The software life cycle
After a system has successfully gone through the last phases of software development (including performance testing, tuning, and acceptance testing), it will be deployed in production where its hopefully long and successful life will begin for real.
Upgrades
Over its lifetime, the system will most likely need to be upgraded for one reason or another. Upgrading might involve changes to the hardware, code, and configuration. Before this upgraded system is put into production, it should be as thoroughly tested as it was when it was first released in order to ensure that it will meet old, and any new, requirements. Naturally, this includes performance testing and tuning, when needed.
Metrics
During its life in production, a lot of things about the system will be of interest to the business, QA, and the different IT departments. Some important questions that need to be addressed among the different instances could be:
- Business: What use cases are actually utilized and to what grade? For what reasons are important functions not used? Are they avoided due to poor response times, perhaps? Does the system and its components really give the expected Return of investment (ROI) or can there be optimizations made?
- QA and IT: Are the error rates under control? Is the hardware utilization actually in alignment with what is estimated or is there need for more or less of something? What about the response times and usage of components, caches, and other software resources? What is the health of the system at any given time?

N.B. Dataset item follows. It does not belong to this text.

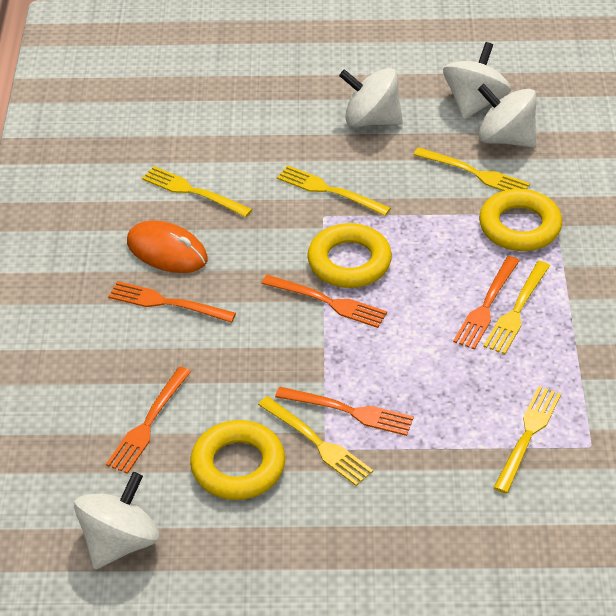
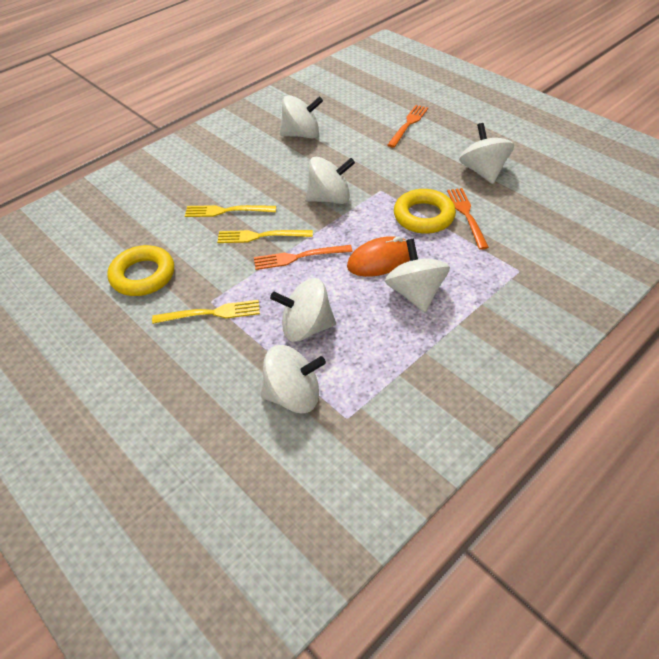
orange fork: 5 -> 3
white spinning top: 4 -> 6
yellow fork: 6 -> 3
yellow ring: 3 -> 2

Information to answer these questions and more can quite easily be answered by the system itself. Some information might be available for extraction directly out of the box from the system or from underlying resources, while others might need to be enabled by configuration or by more or less advanced instrumentation in code.
The information is often extracted/collected by logging or monitoring through a protocol such as SNMP (mostly used by hardware and operating system services) or by using an API such as the Java Management Extension (JMX) API.

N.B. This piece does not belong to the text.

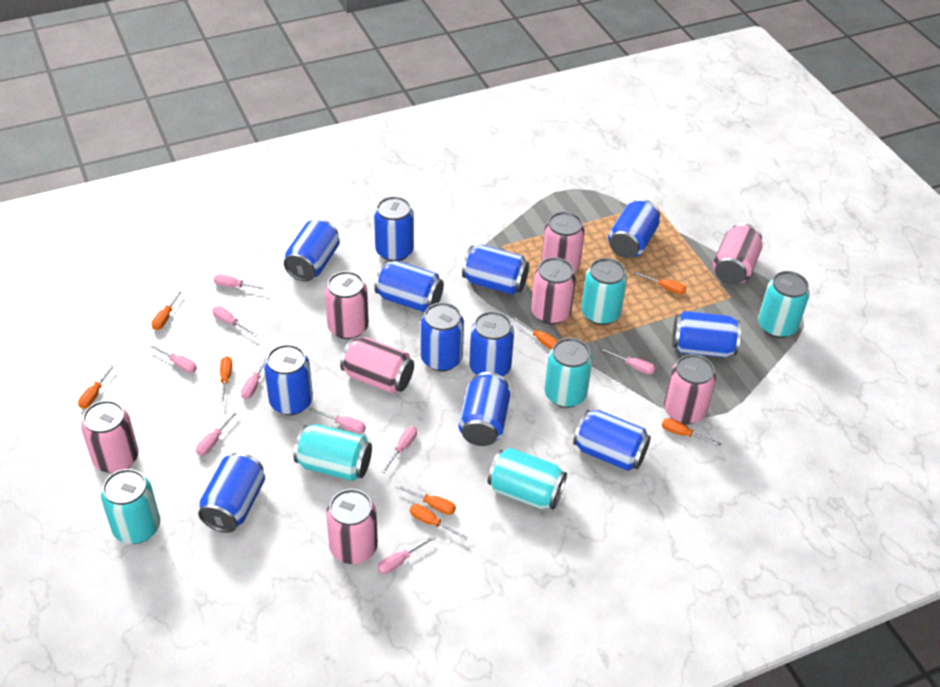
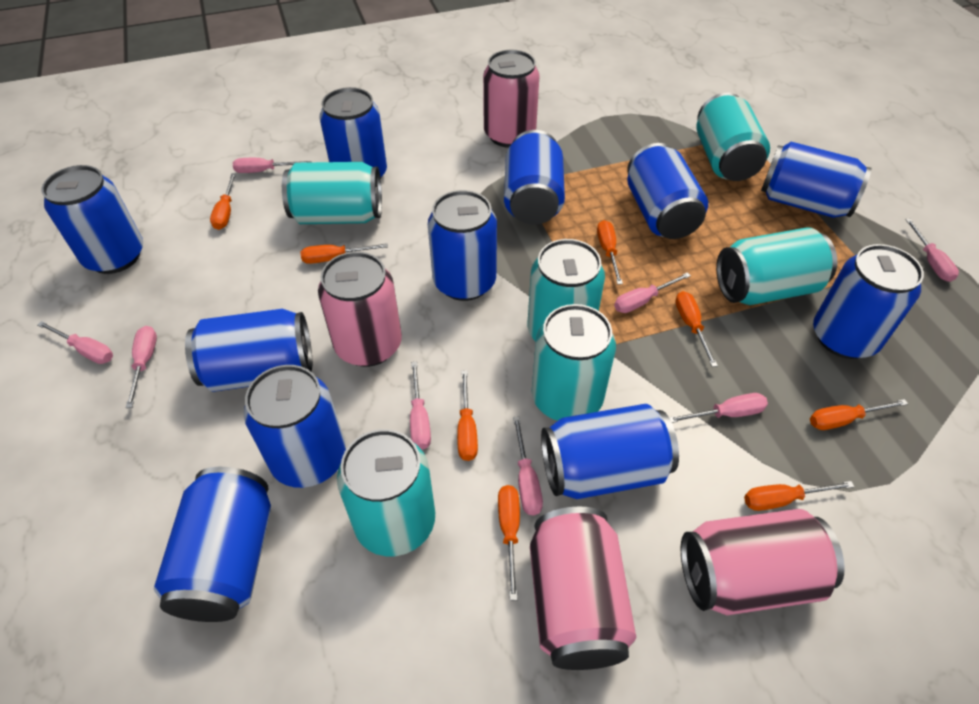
blue can: 12 -> 11
pink can: 8 -> 4
pink screwdriver: 9 -> 8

WildFly exposes information about quite a few resources through JMX, and instrumenting your application code to expose values using JMX is very easy and powerful. JMX can also be used externally from a system to give it instructions such as clearing a cache, starting/stopping a service, and so on.
Quantifiable information from and about a system, regardless of how it is retrieved, is called metric. The various metrics can be useful for a single situation such as a monitoring alert for something going wrong. However, it is also important to collect metrics over time as a proof of living up to SLA and be able to do various analysis related to the business, quality, or technology.
Performance testing and tuning is one of the areas that can benefit hugely from having metrics available. It is, for example, very valuable during the design, or modification, of test cases and setting realistic baselines.